» Assignment
Exclude the pictures, and otherwise reproduce the data in full.

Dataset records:
────

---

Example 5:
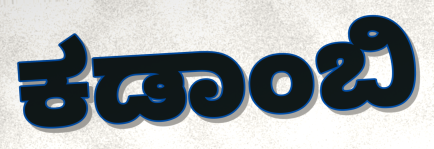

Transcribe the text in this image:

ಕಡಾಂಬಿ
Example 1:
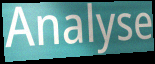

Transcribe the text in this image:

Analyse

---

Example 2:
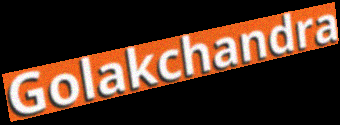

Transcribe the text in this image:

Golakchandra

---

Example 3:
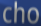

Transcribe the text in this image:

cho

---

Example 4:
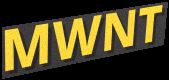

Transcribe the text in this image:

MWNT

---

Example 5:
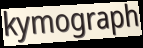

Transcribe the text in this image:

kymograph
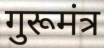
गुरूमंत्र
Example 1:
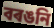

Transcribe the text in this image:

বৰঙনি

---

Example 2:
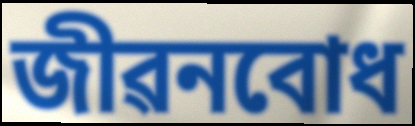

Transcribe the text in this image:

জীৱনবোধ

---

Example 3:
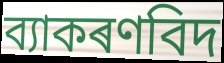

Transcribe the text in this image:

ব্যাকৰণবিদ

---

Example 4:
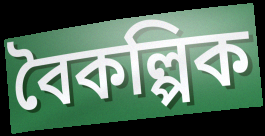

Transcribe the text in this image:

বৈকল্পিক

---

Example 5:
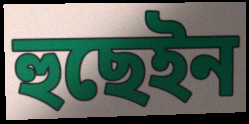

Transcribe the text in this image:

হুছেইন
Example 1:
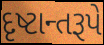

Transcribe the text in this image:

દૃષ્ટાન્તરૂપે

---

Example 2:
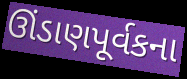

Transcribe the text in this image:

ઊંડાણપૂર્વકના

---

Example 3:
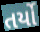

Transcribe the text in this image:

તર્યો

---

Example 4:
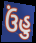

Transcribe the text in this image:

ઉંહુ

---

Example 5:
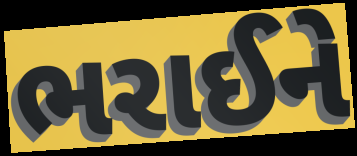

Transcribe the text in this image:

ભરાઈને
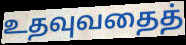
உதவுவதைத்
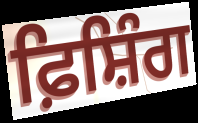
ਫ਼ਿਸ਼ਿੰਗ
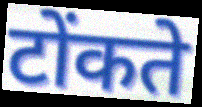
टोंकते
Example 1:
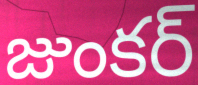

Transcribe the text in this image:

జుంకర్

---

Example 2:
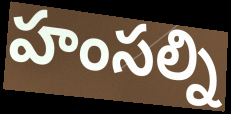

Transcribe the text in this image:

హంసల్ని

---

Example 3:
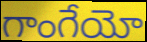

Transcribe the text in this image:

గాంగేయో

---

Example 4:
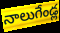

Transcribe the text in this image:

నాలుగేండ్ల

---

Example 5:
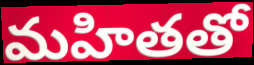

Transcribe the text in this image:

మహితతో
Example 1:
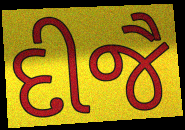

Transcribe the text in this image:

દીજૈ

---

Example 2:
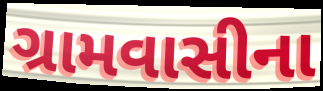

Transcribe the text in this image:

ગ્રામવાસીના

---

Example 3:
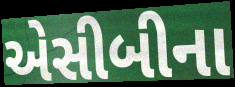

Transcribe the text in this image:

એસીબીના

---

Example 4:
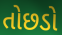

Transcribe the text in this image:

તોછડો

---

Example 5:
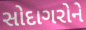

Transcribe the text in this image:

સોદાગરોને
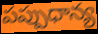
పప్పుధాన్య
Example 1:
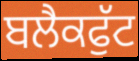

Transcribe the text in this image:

────

» Task solution
---

Example 5:

Transcribe the text in this image:

ಕಡಾಂಬಿ
Example 1:

Transcribe the text in this image:

Analyse

---

Example 2:

Transcribe the text in this image:

Golakchandra

---

Example 3:

Transcribe the text in this image:

cho

---

Example 4:

Transcribe the text in this image:

MWNT

---

Example 5:

Transcribe the text in this image:

kymograph
गुरूमंत्र
Example 1:

Transcribe the text in this image:

বৰঙনি

---

Example 2:

Transcribe the text in this image:

জীৱনবোধ

---

Example 3:

Transcribe the text in this image:

ব্যাকৰণবিদ

---

Example 4:

Transcribe the text in this image:

বৈকল্পিক

---

Example 5:

Transcribe the text in this image:

হুছেইন
Example 1:

Transcribe the text in this image:

દૃષ્ટાન્તરૂપે

---

Example 2:

Transcribe the text in this image:

ઊંડાણપૂર્વકના

---

Example 3:

Transcribe the text in this image:

તર્યો

---

Example 4:

Transcribe the text in this image:

ઉંહુ

---

Example 5:

Transcribe the text in this image:

ભરાઈને
உதவுவதைத்
ਫ਼ਿਸ਼ਿੰਗ
टोंकते
Example 1:

Transcribe the text in this image:

జుంకర్

---

Example 2:

Transcribe the text in this image:

హంసల్ని

---

Example 3:

Transcribe the text in this image:

గాంగేయో

---

Example 4:

Transcribe the text in this image:

నాలుగేండ్ల

---

Example 5:

Transcribe the text in this image:

మహితతో
Example 1:

Transcribe the text in this image:

દીજૈ

---

Example 2:

Transcribe the text in this image:

ગ્રામવાસીના

---

Example 3:

Transcribe the text in this image:

એસીબીના

---

Example 4:

Transcribe the text in this image:

તોછડો

---

Example 5:

Transcribe the text in this image:

સોદાગરોને
పప్పుధాన్య
Example 1:

Transcribe the text in this image:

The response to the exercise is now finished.